Emissions controls worked perfectly at Chinese plants, until a foreign subsidy dried up.
BY Phil McKenna, Lili Pike, Katrina Northrop, Inside Climate News
In December 2007, Charles Perilloux, an American chemical engineer, traveled to China to help install inexpensive and game-changing technology at a Chinese chemical plant that was spewing a climate “super-pollutant” into the atmosphere. The emissions quickly fell to near zero.
The state-owned Henan Shenma Nylon Chemical Company manufactures adipic acid, a key ingredient in nylon and polyurethane, which is used in everything from car parts to running shoes. While producing adipic acid, the factory emitted thousands of tons of nitrous oxide, a greenhouse gas nearly 300 times more potent than carbon dioxide in warming the planet.

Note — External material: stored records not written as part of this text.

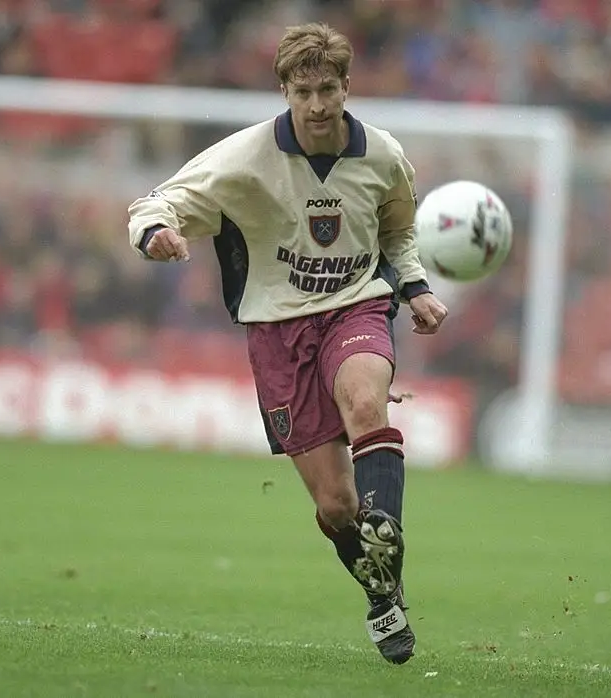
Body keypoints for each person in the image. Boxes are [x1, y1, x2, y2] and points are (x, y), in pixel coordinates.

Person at [126, 23, 449, 664]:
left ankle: (387, 528)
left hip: (356, 306)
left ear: (347, 86)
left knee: (365, 401)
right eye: (304, 91)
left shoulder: (382, 155)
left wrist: (414, 288)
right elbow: (159, 200)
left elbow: (398, 231)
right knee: (334, 507)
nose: (318, 104)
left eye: (329, 88)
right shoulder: (244, 158)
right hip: (277, 331)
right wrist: (155, 231)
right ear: (284, 91)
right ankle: (384, 592)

Shenma’s emission reductions had a greenhouse gas impact equivalent to taking one million cars off the road, records from the United Nations’ Clean Development Mechanism (CDM) show. Through the program, Shenma reduced its emissions in exchange for lucrative carbon credits.
The plant’s abatement technology produced a financial windfall. Shenma, and another, larger, state-owned adipic acid plant that also reduced its emissions, sold carbon credits over a five-year period that were worth as much as $1.3 billion, records from the U.N. and carbon markets show.
Then, in 2012, funding for the U.N. program dried up.
What has happened since at the two plants, and at nine others across China that now manufacture nearly half of the world’s adipic acid, has been a mystery.
Zhao Duo, a general manager with Shenma, told InsideClimate News that his company continues to abate its nitrous oxide (N2O) emissions, but he would not say to what extent.
Satellite imaging and stationary air monitors can’t discern nitrous oxide emissions from chemical plants versus N2O emissions from other sources. Plant operators and government officials in China are hesitant to talk at this critical moment, when China is finalizing a wide ranging plan for economic development and emission reduction targets that will guide the country for the next five years.
However, an InsideClimate News investigation, based on dozens of interviews and a review of hundreds of pages of documents from the Chinese government, the United Nations, and Chinese state media, strongly suggests that when funding for the U.N. program ended, so too did nearly all of the emissions reductions. This likely occurred despite the availability of proven, low-cost abatement technology.
If the vast majority of the plants’ emissions are released, unabated into the atmosphere, their collective emissions would exceed the yearly greenhouse gas emissions from all passenger vehicles in California, the most populous state in America, as well as the emissions from all cars in Beijing and Shanghai, China’s two largest megacities.
If this is true, it’s a climate tragedy of epic proportions.